Exercise task 1:
In two sentences, summarize the excerpt on forming an LLC.
Exercise task 2:
According to the excerpt on forming an LLC, how long can it take for an ITIN to be assigned once the application is submitted?
Exercise task 3:
Print the part of the excerpt on forming an LLC that opens with the words "To get your LLC" and closes with "services in the USA.".

Source excerpt:
=-=-=

So, if you want to do business by yourself, an LLC is a great choice but it is not recommended. It is better if you have other members as well to avail all the benefits that the LLC has to offer.

What are the steps to starting an LLC?

Starting an LLC is very easy. Here are the steps to it:

  1. Choose an LLC name – Ensure that the name is not used by any other company. Also, the name has to end with the LLC designator such as “Limited Liability Company” or “Limited Company,” or an abbreviation of one of these phrases (“LLC,” “L.L.C.,” or “Ltd. Liability Co.”).
  2. File the articles or organization – IncParadise can help you with this and you just need to share your details such as the address, name, and the member’s details. Contact us to know more.
  3. Assign a Registered Agent – For you to get your company incorporated as an LLC, you will need a registered agent who is not someone from your company. IncParadise offers this service and is happy to act as your registered agent for any state in the USA.
  4. Create an LLC operating agreement – This would hold the rules of ownership and operation of the business.
  5. Obtain licenses & permits – You will also need to get any additional local, state and national license based on your business location and the type of business you are running.
  6. Retain your limited liability – Open a bank account to keep your business expenses different from the personal ones and retain your limited liability like this. Find out more on how to retain your LLC status here.

To get your LLC formed now, contact us at IncParadise. You can find most of the information required to start Nevada LLC on our website.

Can a foreigner be part of an LLC?

Yes, a US LLC can be owned entirely by foreign persons as there are no citizenship or residence requirements for ownership of an LLC. But you need to keep in mind that you will need a state street address for the state to forward the official legal and tax correspondence along with the registered agent address. Along with this, there are other requirements including that the owner needs to have a US taxpayer Identification Number (ITIN), especially if the company will be making money from offering services in the USA.

In fact, a foreigner can only open a company once they have their Taxpayer Identification Number. The process to get a TIN is not a complex one but it can be lengthy. Once the application is submitted, it can take up to 18 weeks for your ITIN to be assigned.

=-=-=

Dataset section:

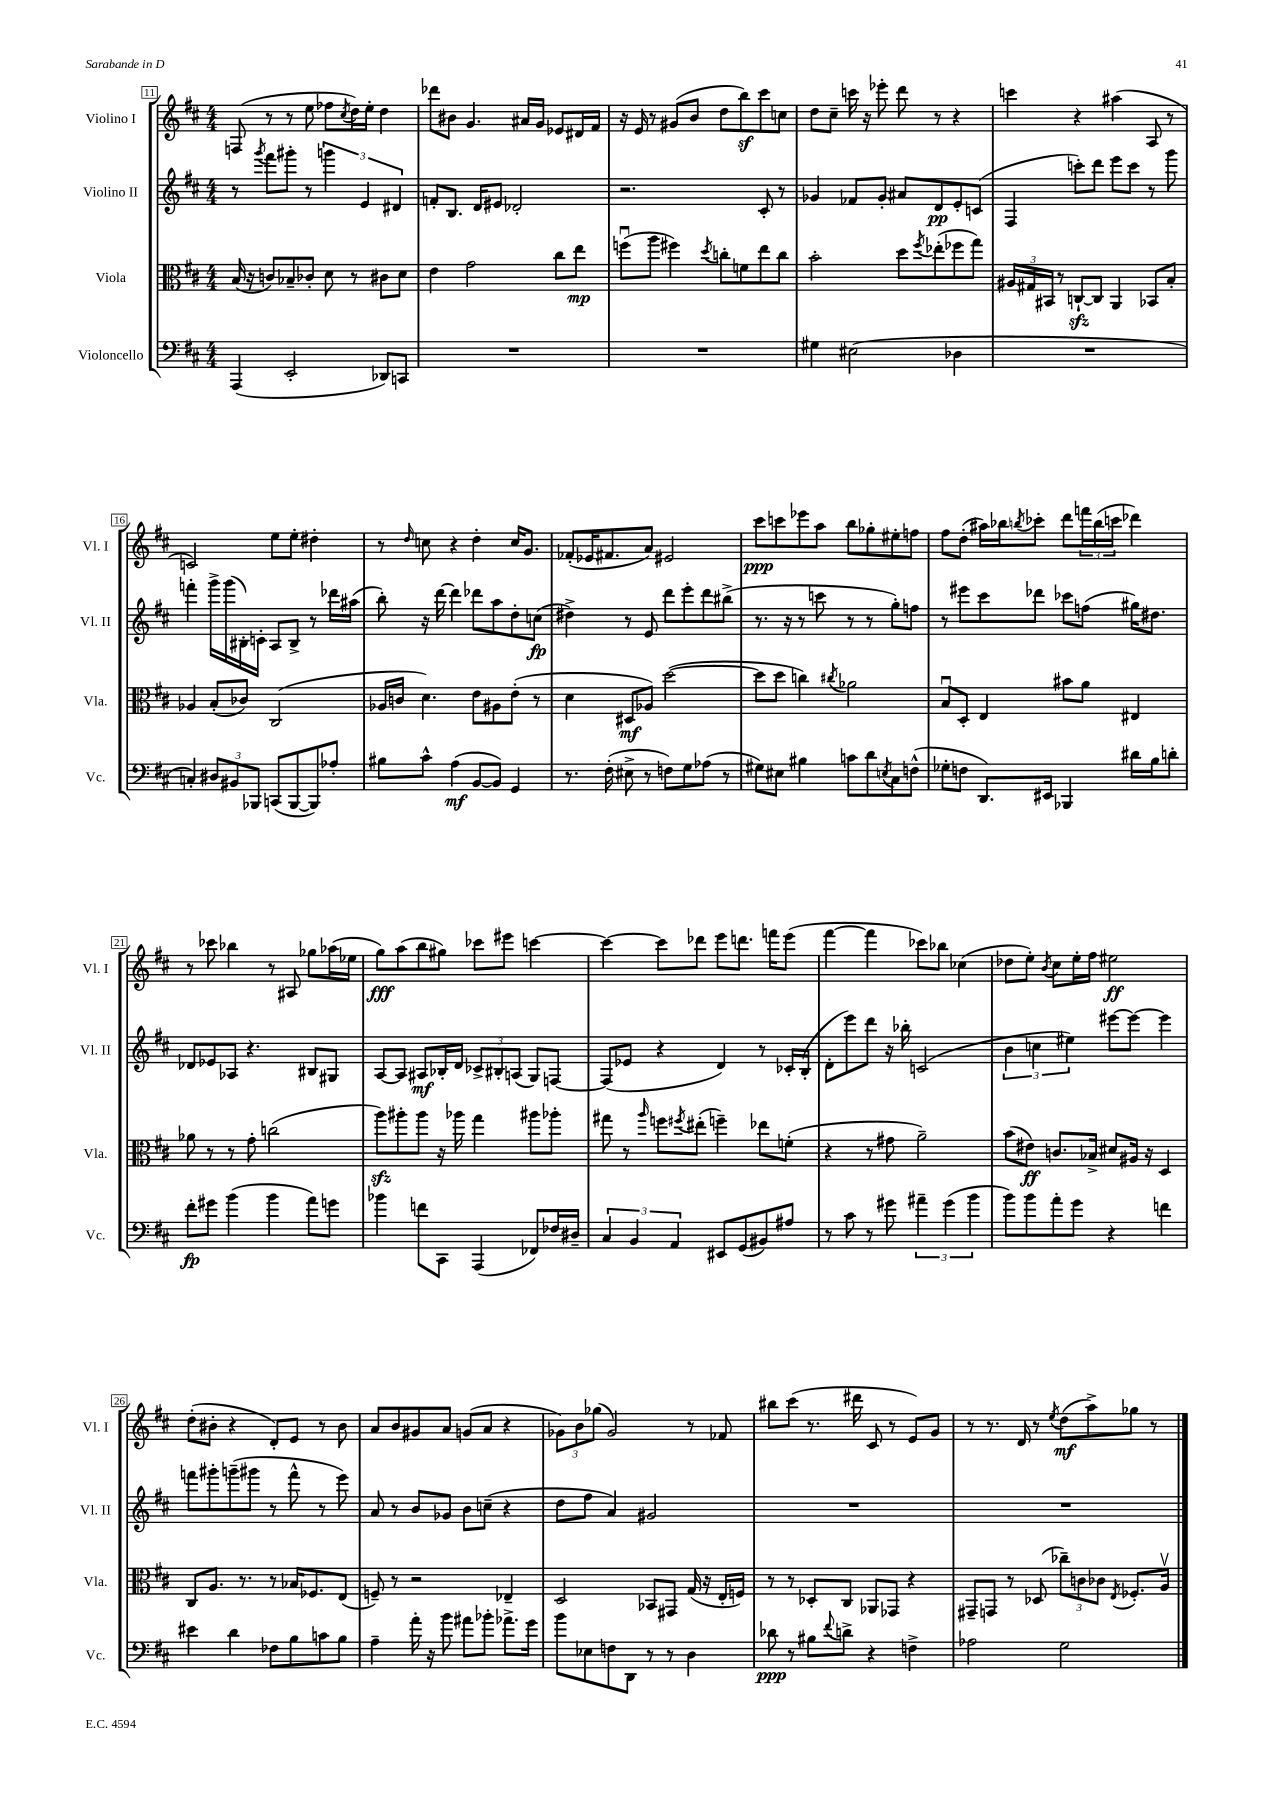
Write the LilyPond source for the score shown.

=-=-=

Written response 1:
Starting an LLC involves choosing a name that ends with an LLC designator, filing the articles with the company's details, assigning a registered agent from outside the company, creating an operating agreement, obtaining licenses and permits, and opening a separate bank account to retain limited liability. Foreign persons can own a US LLC entirely, but they need a state street address, a registered agent address, and a US taxpayer identification number, which can take up to 18 weeks to be assigned.

Written response 2:
Up to 18 weeks.

Written response 3:
To get your LLC formed now, contact us at IncParadise. You can find most of the information required to start Nevada LLC on our website.

Can a foreigner be part of an LLC?

Yes, a US LLC can be owned entirely by foreign persons as there are no citizenship or residence requirements for ownership of an LLC. But you need to keep in mind that you will need a state street address for the state to forward the official legal and tax correspondence along with the registered agent address. Along with this, there are other requirements including that the owner needs to have a US taxpayer Identification Number (ITIN), especially if the company will be making money from offering services in the USA.